Il ressort un grand nombre de conclusions de ce contact initial avec la nouvelle V-Strom 800DE. La première est qu’il n’est clairement pas question d’une machine conçue pour détrôner les championnes du sentier de cette classe. Là n’est tout simplement pas son rôle. Par contre, elle est facilement la V-Strom la plus capable en sentier jamais conçue et, de manière plus générale, une hors-routière parfaitement à l’aise dans la nature tant qu’on ne tente pas de briser des records. La facette du modèle qui surprend le plus est la qualité remarquable élevée de ses caractéristiques routières, dont le superbe rendement du moteur.

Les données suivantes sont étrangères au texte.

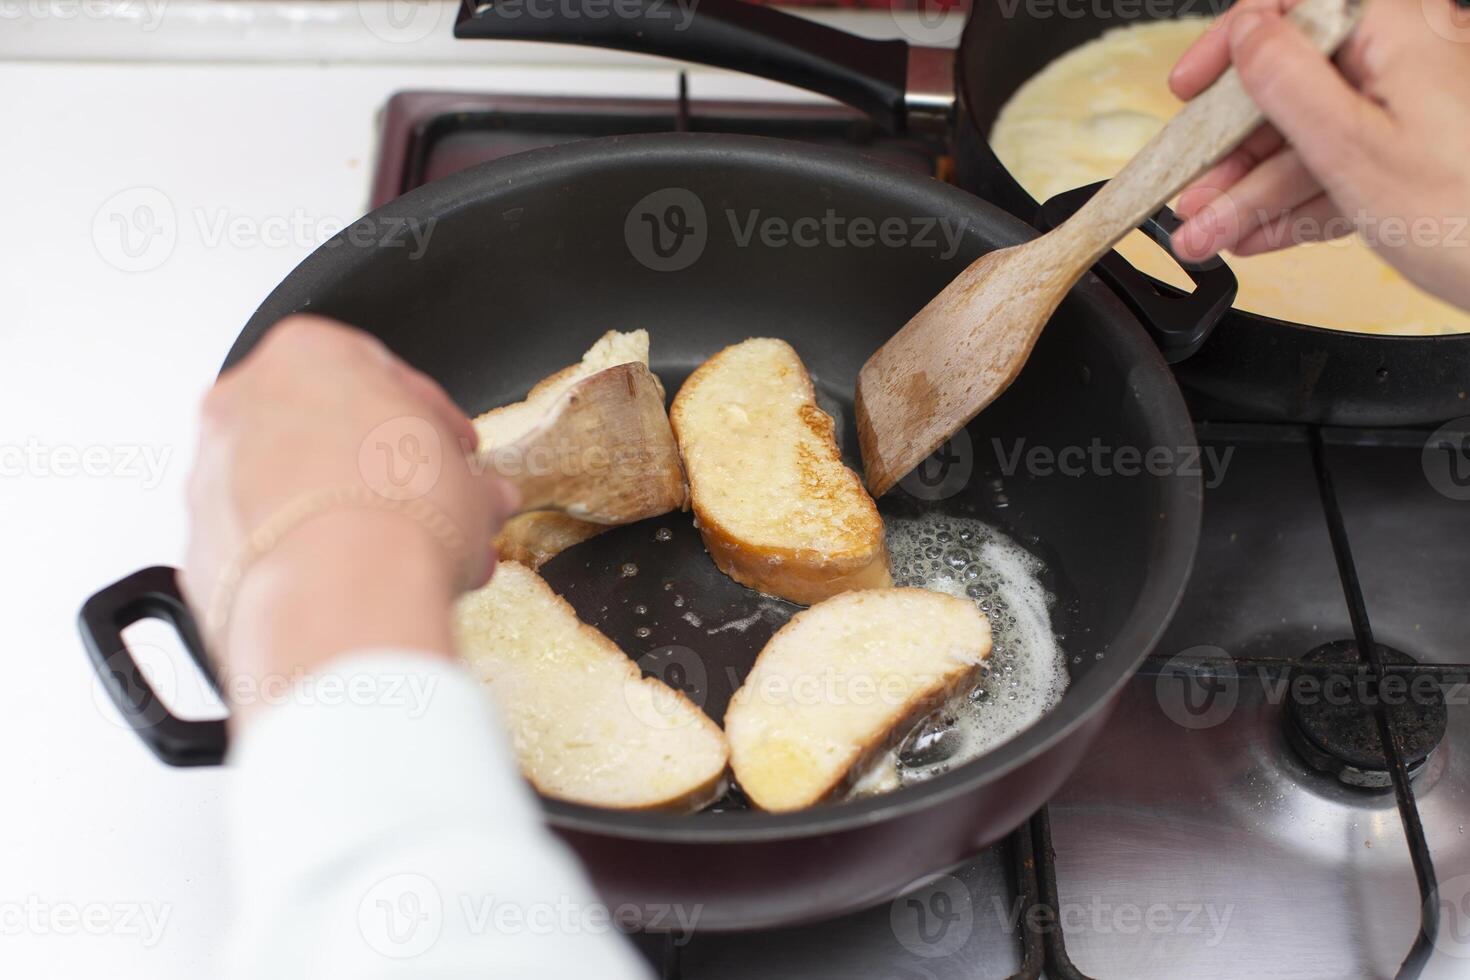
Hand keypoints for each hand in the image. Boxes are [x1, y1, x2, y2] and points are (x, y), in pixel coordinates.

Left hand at [181, 315, 517, 724]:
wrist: (342, 599)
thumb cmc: (396, 517)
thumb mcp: (469, 486)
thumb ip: (468, 484)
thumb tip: (477, 502)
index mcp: (309, 354)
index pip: (384, 374)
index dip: (433, 422)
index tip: (455, 452)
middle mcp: (245, 403)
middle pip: (324, 430)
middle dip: (380, 473)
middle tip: (427, 508)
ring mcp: (212, 474)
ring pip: (287, 488)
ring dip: (341, 518)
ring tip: (396, 561)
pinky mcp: (199, 546)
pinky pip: (261, 545)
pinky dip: (302, 562)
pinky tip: (351, 588)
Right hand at [1167, 0, 1469, 311]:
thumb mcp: (1355, 148)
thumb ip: (1289, 83)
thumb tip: (1247, 33)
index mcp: (1396, 31)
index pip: (1292, 6)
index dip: (1230, 45)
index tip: (1188, 86)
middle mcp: (1406, 61)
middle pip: (1292, 88)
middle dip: (1229, 152)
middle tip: (1189, 194)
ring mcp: (1413, 114)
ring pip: (1309, 142)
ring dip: (1249, 194)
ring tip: (1206, 236)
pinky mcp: (1416, 164)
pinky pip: (1339, 173)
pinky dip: (1294, 207)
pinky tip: (1253, 238)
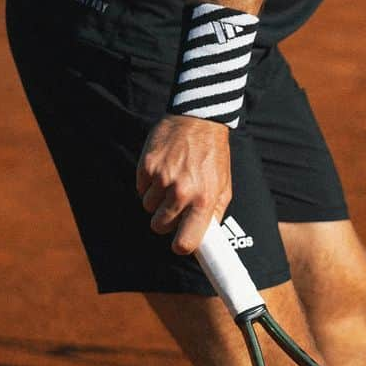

Et dire que l’une de mes plus grandes appréhensions face à la V-Strom 800DE était le « recul » technique qu’engendre le passage d’un V-twin à un Twin parallèle… Non seulement ces appréhensions ont très rapidement disparu, mais il est carrément question d’une des meilleures mécaniques du genre. À un peu moins de 85 chevaux, il est environ 20 chevaux derrière les plus puissants Twin de la classe et le choix de Suzuki n’a donc pas été de viser le maximum de puissance. Ce que ce bicylindre parallèle de 776 cm3 et son innovateur système à double balanciers offrent toutefois d’unique est une charmante combinaison de performances amusantes, de grande douceur de fonctionnement, de superbe couple à bas et moyen régimes et de remarquable raffinement. Sans parler de l’exquise transmission.

En combinant les superbes propriétés du moteur, les excellentes manières routières à saveur sportive du châssis et les capacités décentes du modèle en sentier, on arrive à la conclusion que la nouvelle V-Strom 800DE n’est pas seulement une aventurière de format moyen légitime et joue en réalité un rôle beaucoup plus large. On a plutôt affaire à une excellente « moto » offrant une polyvalence extraordinaire. Si on recule d’une dizaine d’années, avant que la BMW R1200GS ne se mette à prendre du poids en raison d’une course au gros cubage et à l’équipement et qu’elle perde son équilibre magique, j’écrivais le même genre de choses à propos de la légendaire allemande. Il s’agit d’un gros compliment pour la V-Strom 800DE qui n’est rien de moins qu’une des motos les plus agréables, les plus polyvalentes et les plus équilibrées du marché tout entier.